THE PROBLEM
Write the entries below again, precisely as they appear.

RECORDS PROVIDED
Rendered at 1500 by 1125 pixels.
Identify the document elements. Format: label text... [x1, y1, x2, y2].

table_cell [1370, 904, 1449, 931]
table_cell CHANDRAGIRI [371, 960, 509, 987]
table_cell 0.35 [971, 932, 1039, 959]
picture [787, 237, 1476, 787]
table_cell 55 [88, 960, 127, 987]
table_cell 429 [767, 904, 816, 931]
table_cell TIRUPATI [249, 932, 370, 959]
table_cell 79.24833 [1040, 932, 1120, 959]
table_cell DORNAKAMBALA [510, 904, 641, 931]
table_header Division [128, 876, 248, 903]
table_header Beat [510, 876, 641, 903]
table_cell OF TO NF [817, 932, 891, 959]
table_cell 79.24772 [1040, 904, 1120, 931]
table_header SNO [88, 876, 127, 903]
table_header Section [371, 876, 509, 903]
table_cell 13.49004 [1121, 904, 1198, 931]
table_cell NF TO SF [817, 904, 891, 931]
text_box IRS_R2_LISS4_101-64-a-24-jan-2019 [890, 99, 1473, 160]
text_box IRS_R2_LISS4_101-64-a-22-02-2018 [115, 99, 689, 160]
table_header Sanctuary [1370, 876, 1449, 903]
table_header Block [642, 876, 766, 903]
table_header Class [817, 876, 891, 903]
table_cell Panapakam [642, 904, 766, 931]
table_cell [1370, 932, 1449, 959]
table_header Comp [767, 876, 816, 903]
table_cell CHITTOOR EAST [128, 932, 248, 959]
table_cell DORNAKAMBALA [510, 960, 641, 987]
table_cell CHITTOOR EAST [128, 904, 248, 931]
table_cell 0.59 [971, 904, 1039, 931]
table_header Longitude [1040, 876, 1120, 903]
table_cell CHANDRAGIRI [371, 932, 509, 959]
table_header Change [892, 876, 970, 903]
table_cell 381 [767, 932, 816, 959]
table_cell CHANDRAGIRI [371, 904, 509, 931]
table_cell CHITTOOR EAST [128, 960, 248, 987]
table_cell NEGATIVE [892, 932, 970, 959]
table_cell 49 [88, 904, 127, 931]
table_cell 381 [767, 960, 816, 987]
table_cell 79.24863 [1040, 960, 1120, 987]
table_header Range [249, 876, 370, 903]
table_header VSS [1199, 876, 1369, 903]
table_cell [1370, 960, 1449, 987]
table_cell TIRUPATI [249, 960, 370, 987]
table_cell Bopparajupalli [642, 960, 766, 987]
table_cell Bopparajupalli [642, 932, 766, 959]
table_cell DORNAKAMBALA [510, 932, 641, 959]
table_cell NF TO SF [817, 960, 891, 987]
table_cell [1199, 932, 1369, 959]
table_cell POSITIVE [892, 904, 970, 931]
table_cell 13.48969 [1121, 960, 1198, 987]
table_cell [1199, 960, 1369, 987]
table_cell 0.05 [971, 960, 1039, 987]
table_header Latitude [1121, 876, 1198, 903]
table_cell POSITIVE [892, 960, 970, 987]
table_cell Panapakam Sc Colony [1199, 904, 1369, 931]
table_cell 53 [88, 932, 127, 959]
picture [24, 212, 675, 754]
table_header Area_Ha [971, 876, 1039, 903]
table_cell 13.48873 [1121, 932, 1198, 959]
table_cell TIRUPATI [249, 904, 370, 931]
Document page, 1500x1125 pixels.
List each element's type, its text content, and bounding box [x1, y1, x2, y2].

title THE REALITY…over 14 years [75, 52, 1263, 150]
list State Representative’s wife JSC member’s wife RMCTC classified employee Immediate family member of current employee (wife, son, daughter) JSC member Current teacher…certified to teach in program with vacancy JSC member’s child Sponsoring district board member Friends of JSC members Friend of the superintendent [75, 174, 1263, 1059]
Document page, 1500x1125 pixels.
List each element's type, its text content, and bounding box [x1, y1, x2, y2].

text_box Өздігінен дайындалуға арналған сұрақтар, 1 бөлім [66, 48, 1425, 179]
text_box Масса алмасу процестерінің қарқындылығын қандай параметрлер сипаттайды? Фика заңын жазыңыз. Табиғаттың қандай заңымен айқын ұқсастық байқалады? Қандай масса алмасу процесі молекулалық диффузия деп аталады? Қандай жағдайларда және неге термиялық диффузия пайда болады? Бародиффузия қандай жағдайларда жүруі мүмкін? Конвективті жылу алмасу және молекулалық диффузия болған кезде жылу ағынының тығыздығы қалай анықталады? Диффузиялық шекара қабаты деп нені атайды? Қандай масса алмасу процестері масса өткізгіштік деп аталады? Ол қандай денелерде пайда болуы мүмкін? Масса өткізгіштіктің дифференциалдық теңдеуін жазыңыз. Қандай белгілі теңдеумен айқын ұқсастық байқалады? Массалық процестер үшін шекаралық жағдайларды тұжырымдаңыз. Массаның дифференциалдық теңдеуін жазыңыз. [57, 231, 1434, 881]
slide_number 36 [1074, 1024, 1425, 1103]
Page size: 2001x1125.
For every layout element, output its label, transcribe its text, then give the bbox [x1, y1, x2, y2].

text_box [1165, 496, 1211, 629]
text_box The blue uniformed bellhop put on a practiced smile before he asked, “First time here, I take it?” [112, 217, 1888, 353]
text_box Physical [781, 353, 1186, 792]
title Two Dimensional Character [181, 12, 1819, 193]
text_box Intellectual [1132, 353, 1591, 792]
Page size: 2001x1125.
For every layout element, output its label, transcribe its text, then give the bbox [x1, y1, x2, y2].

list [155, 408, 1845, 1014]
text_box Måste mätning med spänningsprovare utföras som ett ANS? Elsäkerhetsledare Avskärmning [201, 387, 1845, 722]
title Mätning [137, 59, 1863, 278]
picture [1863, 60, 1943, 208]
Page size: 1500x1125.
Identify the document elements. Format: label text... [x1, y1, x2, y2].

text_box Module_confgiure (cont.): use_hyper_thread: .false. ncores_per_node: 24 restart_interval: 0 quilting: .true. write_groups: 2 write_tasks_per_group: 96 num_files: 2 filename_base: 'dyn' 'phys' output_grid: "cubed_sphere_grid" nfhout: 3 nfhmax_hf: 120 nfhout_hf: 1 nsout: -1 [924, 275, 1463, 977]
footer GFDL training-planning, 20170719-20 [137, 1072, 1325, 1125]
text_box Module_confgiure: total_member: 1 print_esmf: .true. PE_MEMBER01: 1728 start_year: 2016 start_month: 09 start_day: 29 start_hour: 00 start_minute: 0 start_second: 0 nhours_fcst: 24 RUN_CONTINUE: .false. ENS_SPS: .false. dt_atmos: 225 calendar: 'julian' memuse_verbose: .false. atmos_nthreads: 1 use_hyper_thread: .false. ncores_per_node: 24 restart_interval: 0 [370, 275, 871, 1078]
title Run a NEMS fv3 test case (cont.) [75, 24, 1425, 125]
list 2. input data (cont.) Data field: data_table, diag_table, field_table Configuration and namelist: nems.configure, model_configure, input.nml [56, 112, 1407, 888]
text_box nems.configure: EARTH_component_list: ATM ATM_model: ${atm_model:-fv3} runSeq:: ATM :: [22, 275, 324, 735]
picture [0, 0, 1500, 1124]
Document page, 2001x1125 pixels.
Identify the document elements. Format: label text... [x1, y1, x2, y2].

YOUR SOLUTION
Rendered at 1500 by 1125 pixels.
Identify the document elements. Format: label text... [x1, y1, x2, y2].

table_cell [1370, 904, 1449, 931]
table_cell CHANDRAGIRI [371, 960, 509, 987]
table_cell 0.35 [971, 932, 1039, 959]
picture [787, 237, 1476, 787]
table_cell 55 [88, 960, 127, 987]
table_cell 429 [767, 904, 816, 931]
table_cell TIRUPATI [249, 932, 370, 959]
table_cell 79.24833 [1040, 932, 1120, 959]
table_cell DORNAKAMBALA [510, 904, 641, 931]
table_header Division [128, 876, 248, 903]
table_header Beat [510, 876, 641, 903]
table_cell OF TO NF [817, 932, 891, 959]
table_cell 79.24772 [1040, 904, 1120, 931]
table_header SNO [88, 876, 127, 903]
table_header Section [371, 876, 509, 903]
table_cell 13.49004 [1121, 904, 1198, 931]
table_cell NF TO SF [817, 904, 891, 931]
text_box IRS_R2_LISS4_101-64-a-24-jan-2019 [890, 99, 1473, 160]
text_box IRS_R2_LISS4_101-64-a-22-02-2018 [115, 99, 689, 160]
table_header Sanctuary [1370, 876, 1449, 903]
table_header Block [642, 876, 766, 903]
table_header Class [817, 876, 891, 903]
table_cell Panapakam [642, 904, 766, 931]
table_cell [1370, 932, 1449, 959]
table_header Comp [767, 876, 816, 903]
table_cell CHITTOOR EAST [128, 932, 248, 959]
table_cell DORNAKAMBALA [510, 960, 641, 987]
table_cell CHITTOOR EAST [128, 904, 248, 931]
table_cell 0.59 [971, 904, 1039, 931]
table_header Longitude [1040, 876, 1120, 903]
table_cell CHANDRAGIRI [371, 932, 509, 959]
table_header Change [892, 876, 970, 903]
table_cell 381 [767, 932, 816, 959]
table_cell CHANDRAGIRI [371, 904, 509, 931]
table_cell CHITTOOR EAST [128, 960, 248, 987]
table_cell NEGATIVE [892, 932, 970, 959]
table_cell 49 [88, 904, 127, 931]
table_cell 381 [767, 960, 816, 987]
table_cell 79.24863 [1040, 960, 1120, 987]
table_header Range [249, 876, 370, 903]
table_header VSS [1199, 876, 1369, 903]
table_cell [1370, 960, 1449, 987]
table_cell TIRUPATI [249, 960, 370, 987]
table_cell Bopparajupalli [642, 960, 766, 987]
table_cell Bopparajupalli [642, 932, 766, 959]
table_cell DORNAKAMBALA [510, 932, 641, 959]
table_cell NF TO SF [817, 960, 891, 987]
table_cell [1199, 932, 1369, 959]
table_cell POSITIVE [892, 904, 970, 931]
table_cell 13.48969 [1121, 960, 1198, 987]
table_cell [1199, 960, 1369, 987]
table_cell 0.05 [971, 960, 1039, 987]
table_header Latitude [1121, 876, 1198, 903]
table_cell POSITIVE [892, 960, 970, 987]
table_cell Panapakam Sc Colony [1199, 904, 1369, 931]
table_cell 53 [88, 932, 127, 959]
picture [24, 212, 675, 754]
table_header Area_Ha [971, 876, 1039, 903]
table_cell 13.48873 [1121, 932, 1198, 959]
table_cell TIRUPATI [249, 904, 370, 931]
Document page, 1500x1125 pixels.
List each element's type, its text content, and bounding box [x1, y1, x2, y2].

title THE REALITY…over 14 years [75, 52, 1263, 150]
list State Representative’s wife JSC member’s wife RMCTC classified employee Immediate family member of current employee (wife, son, daughter) JSC member Current teacher…certified to teach in program with vacancy JSC member’s child Sponsoring district board member Friends of JSC members Friend of the superintendent [75, 174, 1263, 1059]
Document page, 1500x1125 pixels.
List each element's type, its text content, and bounding box [x1, y1, x2, y2].

text_box Өздігінен дайындалуға арналған сұрақтар, 1 бөлім [66, 48, 1425, 179]
text_box Масса алмасу процестерінің қарқындылығын қандай параметрлер сипаттайды? Фика заңын жазыңыз. Табиғаттың қандай заңымен айқын ұқсастық байқалады? Қандай масса алмасу процесі молекулалық диффузия деп аталады? Қандай жағдайларда және неге термиялық диффузия пайда болады? Бародиффузия қандай жағдайларда жүруі мүмкін? Конвективті жылу алмасу және молекулалық диффузия болған кезде жылу ағынының тығыздығы қалай анықталады? Диффузиялық шекара қабаты деп нені атайды? Қандай масса алмасу процестері масса өткізгіштік деп аталады? Ол қандай денелерде пайда болуы мүмкін? Масса өткізгіштіктің дифференциалдық теңдеуін жазыңыз. Қандай белгілі теңдеумен айқын ұқсастық байқалады? Массалық процестер үшін шекаралық жағдайларды тұжырымдаңыз. Массаның дифференциалдық теңдеуін жазыңыз. [57, 231, 1434, 881]
slide_number 36 [1074, 1024, 1425, 1103]
Page size: 2001x1125.
For every layout element, output its label, transcribe its text, then give the bbox [x1, y1, x2, y2].

text_box [1165, 496, 1211, 629]
text_box The blue uniformed bellhop put on a practiced smile before he asked, “First time here, I take it?” [112, 217, 1888, 353]
text_box Physical [781, 353, 1186, 792]
title Two Dimensional Character [181, 12, 1819, 193]
text_box Intellectual [1132, 353, 1591, 792]
Page size: 2001x1125.
For every layout element, output its label, transcribe its text, then give the bbox [x1, y1, x2, y2].

list [155, 408, 1845, 1014]
text_box Måste mätning med spänningsprovare utföras som ett ANS? Elsäkerhetsledare Avskärmning [201, 387, 1845, 722]
title Mätning [137, 59, 1863, 278]
picture [1863, 60, 1943, 208]
Page size: 1500x1125.
Identify the document elements. Format: label text... [x1, y1, x2, y2].

text_box Module_confgiure (cont.): use_hyper_thread: .false. ncores_per_node: 24 restart_interval: 0 quilting: .true. write_groups: 2 write_tasks_per_group: 96 num_files: 2 filename_base: 'dyn' 'phys' output_grid: "cubed_sphere_grid" nfhout: 3 nfhmax_hf: 120 nfhout_hf: 1 nsout: -1 [924, 275, 1463, 977]
footer GFDL training-planning, 20170719-20 [137, 1072, 1325, 1125]
text_box Module_confgiure: total_member: 1 print_esmf: .true. PE_MEMBER01: 1728 start_year: 2016 start_month: 09 start_day: 29 start_hour: 00 start_minute: 0 start_second: 0 nhours_fcst: 24 RUN_CONTINUE: .false. ENS_SPS: .false. dt_atmos: 225 calendar: 'julian' memuse_verbose: .false. atmos_nthreads: 1 use_hyper_thread: .false. ncores_per_node: 24 restart_interval: 0 [370, 275, 871, 1078]
title Run a NEMS fv3 test case (cont.) [75, 24, 1425, 125]
list 2. input data (cont.) Data field: data_table, diag_table, field_table Configuration and namelist: nems.configure, model_configure, input.nml [56, 112, 1407, 888]
text_box nems.configure: EARTH_component_list: ATM ATM_model: ${atm_model:-fv3} runSeq:: ATM :: [22, 275, 324, 735]
picture [0, 0, 1500, 1124]
Document page, 2001x1125 pixels.
Identify the document elements. Format: label text... [x1, y1, x2, y2].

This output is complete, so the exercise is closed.